• **ACTIVITY**:
Which lines below contain "right"? Copy every one of them.

• **SOURCE MATERIAL**:
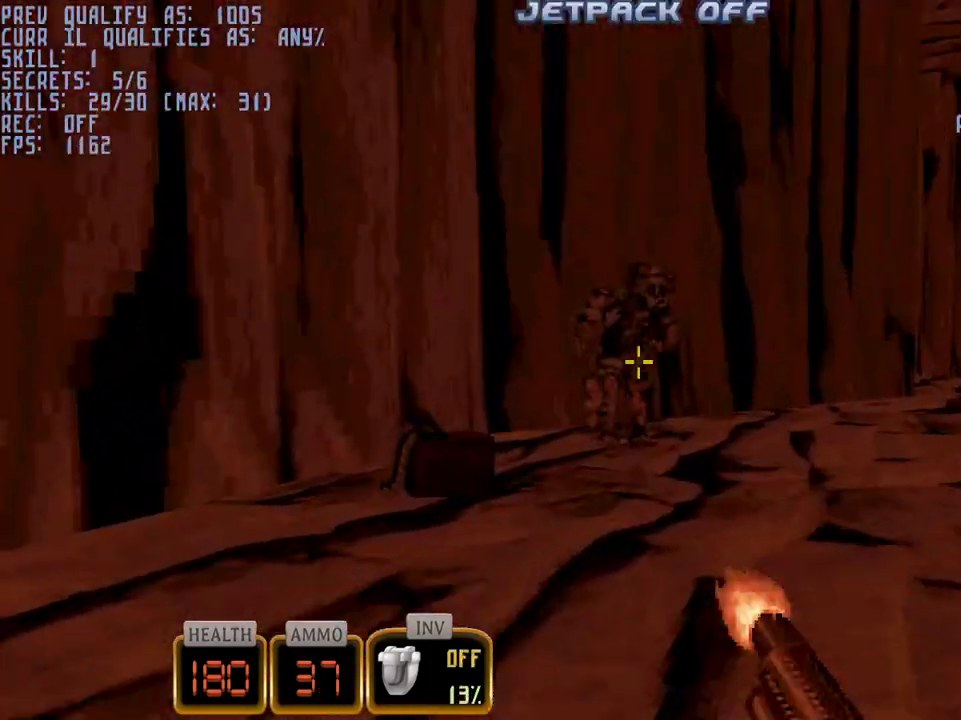
{"keys": ["d", "w"], "mouse": [], "events": [[150, "a", "down"], [200, "mouse_left", "up"], [383, "a", "up"], [383, "d", "down"]]}
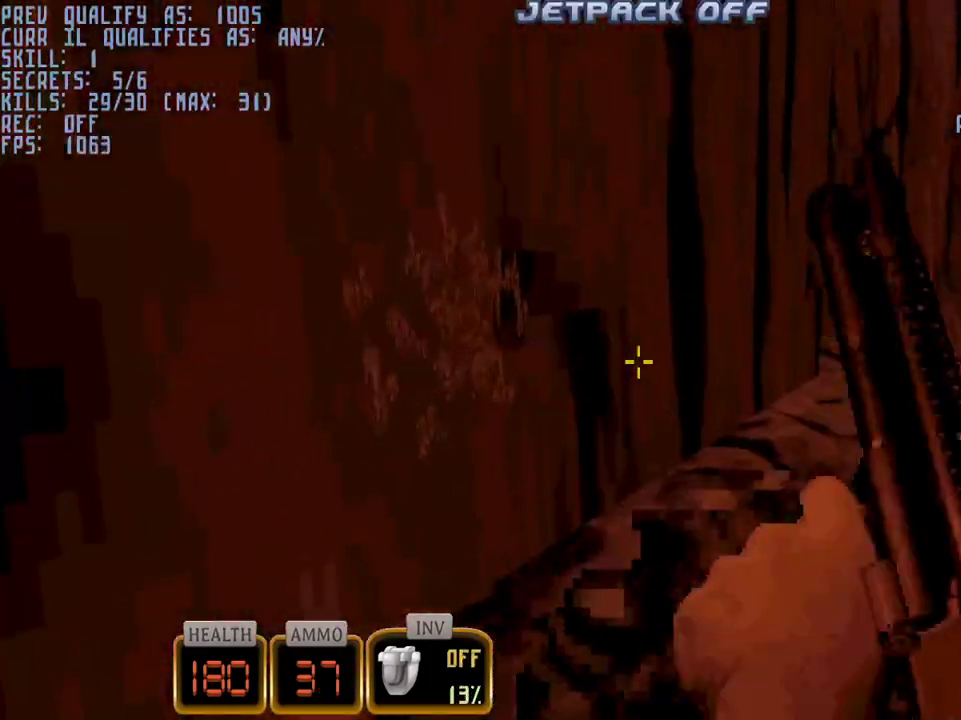
{"keys": ["d", "w"], "mouse": ["right"], "events": [[67, "mouse_right", "down"]]}
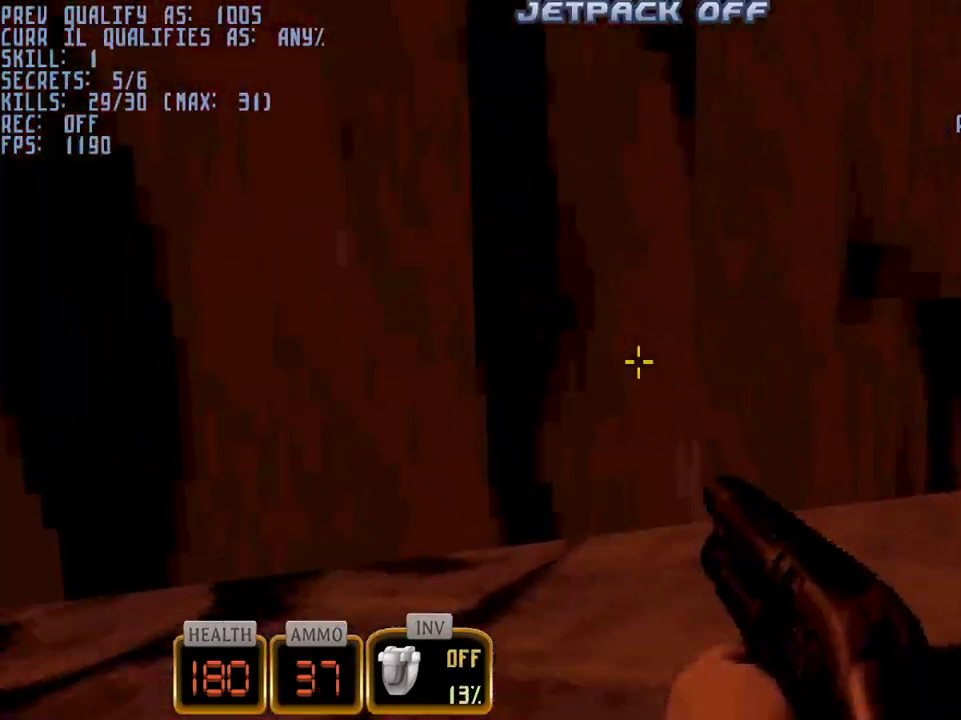
{"keys": ["d", "w"], "mouse": ["right"], "events": []}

• **REPLY**:
{"keys": ["d", "w"], "mouse": ["right"], "events": [[67, "mouse_right", "down"]]}
{"keys": ["d", "w"], "mouse": ["right"], "events": []}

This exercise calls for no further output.